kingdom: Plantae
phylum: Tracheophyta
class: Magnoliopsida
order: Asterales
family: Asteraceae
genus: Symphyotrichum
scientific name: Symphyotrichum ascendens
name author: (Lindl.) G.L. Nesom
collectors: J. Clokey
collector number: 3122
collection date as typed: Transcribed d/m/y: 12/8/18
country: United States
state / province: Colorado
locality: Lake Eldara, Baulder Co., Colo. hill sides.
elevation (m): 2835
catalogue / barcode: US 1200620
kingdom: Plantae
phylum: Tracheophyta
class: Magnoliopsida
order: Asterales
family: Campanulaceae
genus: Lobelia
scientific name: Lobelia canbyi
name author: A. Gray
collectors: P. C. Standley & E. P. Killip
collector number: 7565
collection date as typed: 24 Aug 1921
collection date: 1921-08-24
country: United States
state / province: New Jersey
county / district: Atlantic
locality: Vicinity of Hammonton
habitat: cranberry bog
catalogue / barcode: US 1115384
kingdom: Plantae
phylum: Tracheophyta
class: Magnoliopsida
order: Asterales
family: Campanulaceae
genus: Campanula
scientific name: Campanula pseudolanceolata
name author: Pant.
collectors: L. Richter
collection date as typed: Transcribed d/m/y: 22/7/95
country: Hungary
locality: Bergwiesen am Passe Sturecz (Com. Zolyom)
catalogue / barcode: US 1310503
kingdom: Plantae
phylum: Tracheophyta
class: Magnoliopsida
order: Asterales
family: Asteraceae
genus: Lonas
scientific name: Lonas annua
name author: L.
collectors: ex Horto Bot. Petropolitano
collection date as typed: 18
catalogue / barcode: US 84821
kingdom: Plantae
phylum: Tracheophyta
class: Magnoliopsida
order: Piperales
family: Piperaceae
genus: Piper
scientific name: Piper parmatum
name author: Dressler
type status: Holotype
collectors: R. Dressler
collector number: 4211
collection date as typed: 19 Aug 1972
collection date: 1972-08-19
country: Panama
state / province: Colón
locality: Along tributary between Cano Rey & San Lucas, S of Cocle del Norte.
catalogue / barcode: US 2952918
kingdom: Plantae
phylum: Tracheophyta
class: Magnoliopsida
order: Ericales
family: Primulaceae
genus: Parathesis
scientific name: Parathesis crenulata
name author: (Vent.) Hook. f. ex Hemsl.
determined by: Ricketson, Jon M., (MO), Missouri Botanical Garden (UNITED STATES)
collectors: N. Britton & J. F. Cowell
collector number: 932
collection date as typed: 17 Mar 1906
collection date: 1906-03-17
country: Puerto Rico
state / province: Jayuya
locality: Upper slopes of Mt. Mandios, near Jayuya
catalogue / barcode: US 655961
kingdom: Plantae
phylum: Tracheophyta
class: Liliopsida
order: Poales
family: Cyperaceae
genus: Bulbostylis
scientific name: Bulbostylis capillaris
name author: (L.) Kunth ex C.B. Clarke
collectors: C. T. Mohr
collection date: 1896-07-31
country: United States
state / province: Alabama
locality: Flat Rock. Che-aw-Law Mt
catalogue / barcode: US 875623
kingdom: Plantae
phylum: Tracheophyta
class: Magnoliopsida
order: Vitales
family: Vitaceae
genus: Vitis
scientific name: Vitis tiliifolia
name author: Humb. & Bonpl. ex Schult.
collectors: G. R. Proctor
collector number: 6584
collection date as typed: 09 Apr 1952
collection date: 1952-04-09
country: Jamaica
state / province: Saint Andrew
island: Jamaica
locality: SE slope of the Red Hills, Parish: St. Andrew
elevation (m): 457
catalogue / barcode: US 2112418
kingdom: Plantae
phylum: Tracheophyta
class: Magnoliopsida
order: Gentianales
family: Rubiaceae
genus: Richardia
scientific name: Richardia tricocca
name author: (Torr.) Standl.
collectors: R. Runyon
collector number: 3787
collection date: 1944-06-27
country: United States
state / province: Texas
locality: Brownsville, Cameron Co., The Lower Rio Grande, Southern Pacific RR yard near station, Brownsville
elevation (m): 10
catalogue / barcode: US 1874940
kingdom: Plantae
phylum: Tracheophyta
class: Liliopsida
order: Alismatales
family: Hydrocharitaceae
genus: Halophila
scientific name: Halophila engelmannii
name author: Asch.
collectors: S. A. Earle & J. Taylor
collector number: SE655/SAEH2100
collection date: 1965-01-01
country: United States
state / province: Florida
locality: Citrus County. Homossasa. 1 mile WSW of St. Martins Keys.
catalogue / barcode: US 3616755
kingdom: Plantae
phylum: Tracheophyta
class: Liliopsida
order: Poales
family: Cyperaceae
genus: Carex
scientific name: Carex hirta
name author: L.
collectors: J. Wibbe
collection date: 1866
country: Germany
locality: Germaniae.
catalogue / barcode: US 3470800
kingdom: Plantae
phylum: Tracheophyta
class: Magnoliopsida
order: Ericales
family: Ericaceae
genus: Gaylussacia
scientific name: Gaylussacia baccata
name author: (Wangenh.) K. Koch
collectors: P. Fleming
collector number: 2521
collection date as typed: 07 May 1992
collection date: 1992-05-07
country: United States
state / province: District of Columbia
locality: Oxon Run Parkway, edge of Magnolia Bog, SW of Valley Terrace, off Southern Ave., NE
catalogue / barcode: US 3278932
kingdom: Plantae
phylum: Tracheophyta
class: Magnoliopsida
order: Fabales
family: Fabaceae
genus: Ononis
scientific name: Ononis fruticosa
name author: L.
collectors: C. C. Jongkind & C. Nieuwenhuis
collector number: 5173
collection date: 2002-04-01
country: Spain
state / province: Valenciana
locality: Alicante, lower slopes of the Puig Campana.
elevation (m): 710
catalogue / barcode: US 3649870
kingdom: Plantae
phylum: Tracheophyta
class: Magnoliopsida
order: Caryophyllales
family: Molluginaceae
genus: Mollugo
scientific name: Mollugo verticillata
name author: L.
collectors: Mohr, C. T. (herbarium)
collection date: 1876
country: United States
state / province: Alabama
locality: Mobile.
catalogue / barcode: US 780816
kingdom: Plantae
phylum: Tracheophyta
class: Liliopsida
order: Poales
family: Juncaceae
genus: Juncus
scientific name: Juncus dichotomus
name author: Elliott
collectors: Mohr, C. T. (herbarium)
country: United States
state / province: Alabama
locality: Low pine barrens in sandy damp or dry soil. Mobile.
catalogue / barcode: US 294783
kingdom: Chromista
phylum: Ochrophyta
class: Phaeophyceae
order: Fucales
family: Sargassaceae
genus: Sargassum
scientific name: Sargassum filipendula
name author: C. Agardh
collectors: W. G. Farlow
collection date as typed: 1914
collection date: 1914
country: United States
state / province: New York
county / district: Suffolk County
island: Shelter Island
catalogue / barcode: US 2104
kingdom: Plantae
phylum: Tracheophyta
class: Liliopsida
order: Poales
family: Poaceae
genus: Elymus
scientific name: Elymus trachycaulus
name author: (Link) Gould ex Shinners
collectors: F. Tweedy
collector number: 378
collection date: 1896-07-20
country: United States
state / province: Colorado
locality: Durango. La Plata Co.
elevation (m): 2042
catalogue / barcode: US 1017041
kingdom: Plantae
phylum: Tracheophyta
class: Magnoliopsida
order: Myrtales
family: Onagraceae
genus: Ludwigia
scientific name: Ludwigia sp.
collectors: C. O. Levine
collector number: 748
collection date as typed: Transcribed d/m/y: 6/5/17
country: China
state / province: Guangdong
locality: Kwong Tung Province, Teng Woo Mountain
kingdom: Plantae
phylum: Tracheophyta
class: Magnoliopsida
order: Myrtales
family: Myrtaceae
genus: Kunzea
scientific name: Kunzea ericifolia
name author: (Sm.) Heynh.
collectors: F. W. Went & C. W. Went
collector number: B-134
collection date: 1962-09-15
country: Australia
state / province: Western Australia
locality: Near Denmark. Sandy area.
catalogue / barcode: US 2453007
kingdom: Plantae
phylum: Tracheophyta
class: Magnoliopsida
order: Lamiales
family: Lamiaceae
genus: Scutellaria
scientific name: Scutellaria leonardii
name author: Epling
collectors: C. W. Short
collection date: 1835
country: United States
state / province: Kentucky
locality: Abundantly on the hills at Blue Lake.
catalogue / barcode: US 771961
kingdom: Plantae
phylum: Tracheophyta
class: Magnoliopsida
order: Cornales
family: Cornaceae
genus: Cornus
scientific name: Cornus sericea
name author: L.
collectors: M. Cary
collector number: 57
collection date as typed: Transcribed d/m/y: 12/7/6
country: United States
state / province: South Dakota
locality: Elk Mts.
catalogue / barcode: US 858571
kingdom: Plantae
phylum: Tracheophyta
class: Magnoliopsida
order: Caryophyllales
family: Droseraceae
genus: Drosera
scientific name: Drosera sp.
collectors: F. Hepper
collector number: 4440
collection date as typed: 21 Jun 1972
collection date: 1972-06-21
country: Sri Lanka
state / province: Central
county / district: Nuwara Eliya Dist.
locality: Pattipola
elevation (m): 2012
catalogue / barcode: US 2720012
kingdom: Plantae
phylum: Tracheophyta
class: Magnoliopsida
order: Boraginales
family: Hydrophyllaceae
--- --- ---
■ Task statement
Return everything from the line containing "collector number: 4440" down to the line containing "order: Boraginales", both included, reproducing each line without any change.

■ Response
collector number: 4440
collection date as typed: 21 Jun 1972
collection date: 1972-06-21
country: Sri Lanka
state / province: Central
county / district: Nuwara Eliya Dist.
locality: Pattipola
elevation (m): 2012
catalogue / barcode: US 2720012
kingdom: Plantae
phylum: Tracheophyta
class: Magnoliopsida
order: Boraginales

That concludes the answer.